Quel deſſein ! Je m’aſſure un port dans la tempeſte.

Neron m’échappera ſi ce frein ne l’arreſte.

ALBINE.
Mais prendre contre un fils tant de ſoins ſuperflus ?
AGRIPPINE.
Je le craindrais bien-toſt, s’il ne me craignoit plus.
ALBINE.
Une injuſte frayeur vous alarme peut-eſtre.

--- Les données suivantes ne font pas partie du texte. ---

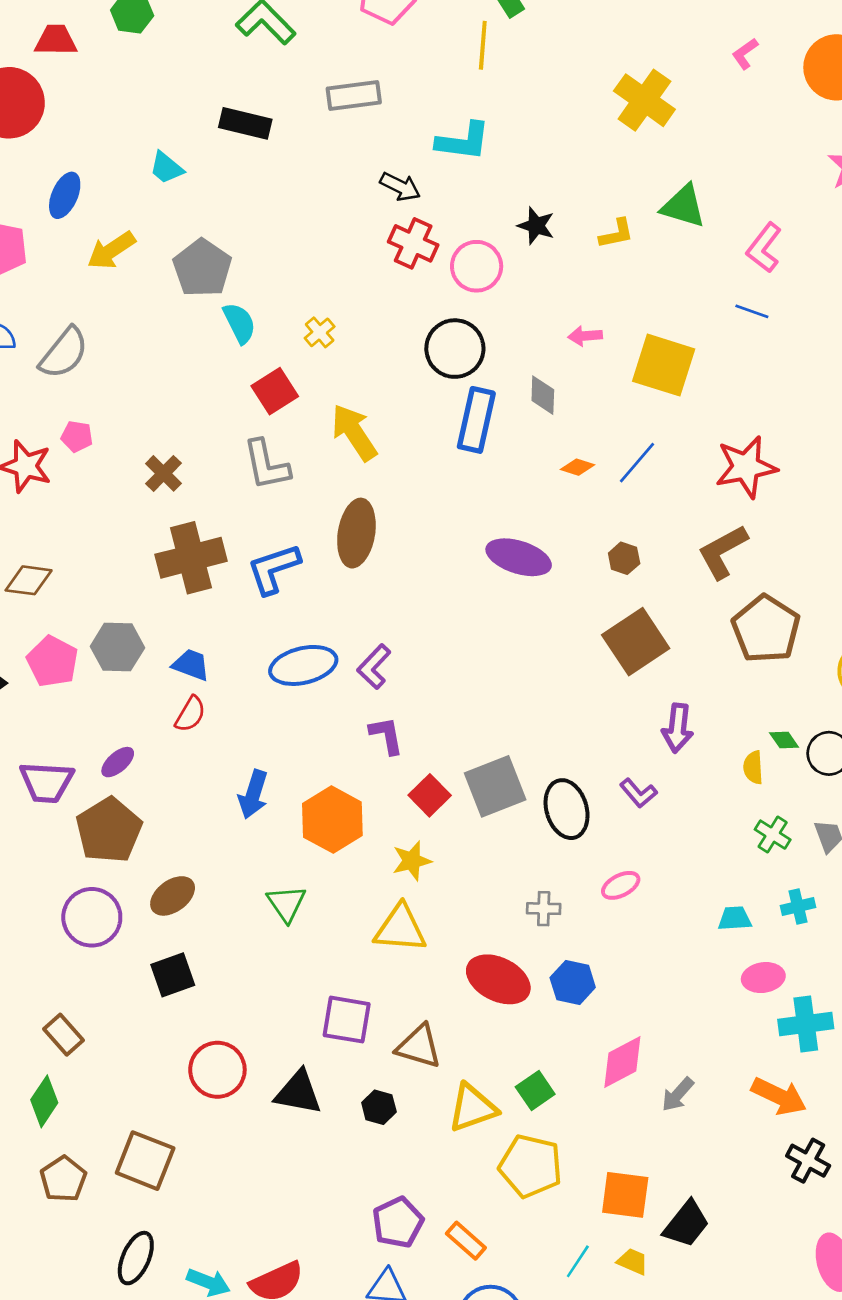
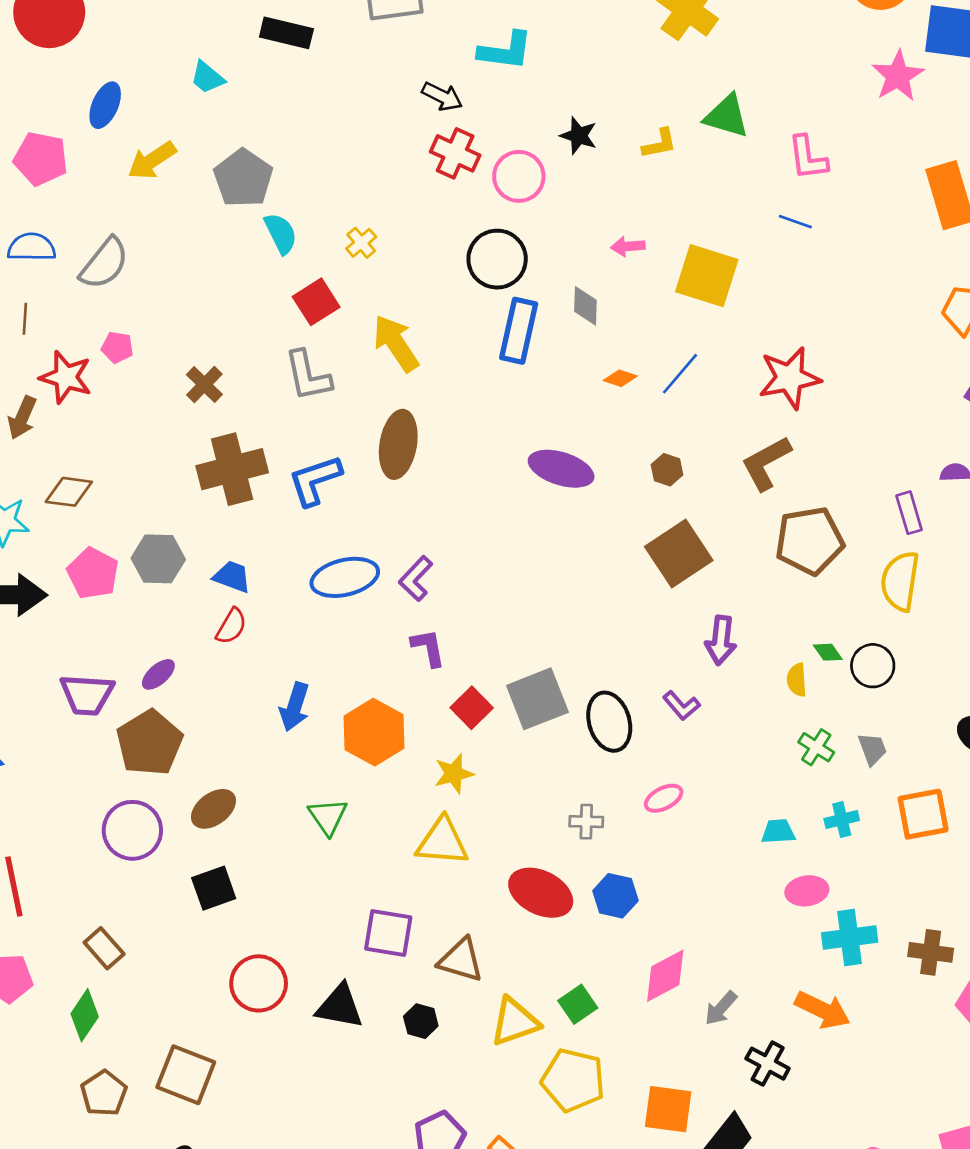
pink L-shape: (764, 248) -> (808, 158), turned -45
brown pentagon: (766, 629) -> (809, 541), turned 30
black cross: (808, 1161) -> (768, 1064), moved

Mais ſi Neron pour vous n’eſt plus ce qu’il doit être,
Du moins ſon changemẽt ne vient pas juſqu’à nous,
Et ce ſont des ſecrets entre Ceſar & vous.
Quelques titres nouveaux que Rome luy défere,
Neron n’en reçoit point qu’il ne donne à ſa mere.
Sa prodigue amitié ne ſe reſerve rien.
Voſtre nom eſt dans Rome auſſi Saint que le ſien.
A peine parle-t-on de la triſte Octavie.
Auguſte voſtre ayeul honora moins Livie.
Neron devant ſa mere a permis le premier
Qu’on portaſt les faiſceaux couronnez de laurier.
Quels effets voulez-vous de ſa reconnoiſſance ?

AGRIPPINE.
Un peu moins de reſpect, & plus de confiance.

Tous ſes préſens, Albine, irritent mon dépit.
Je voy mes honneurs croiſtre, & tõber mon credit.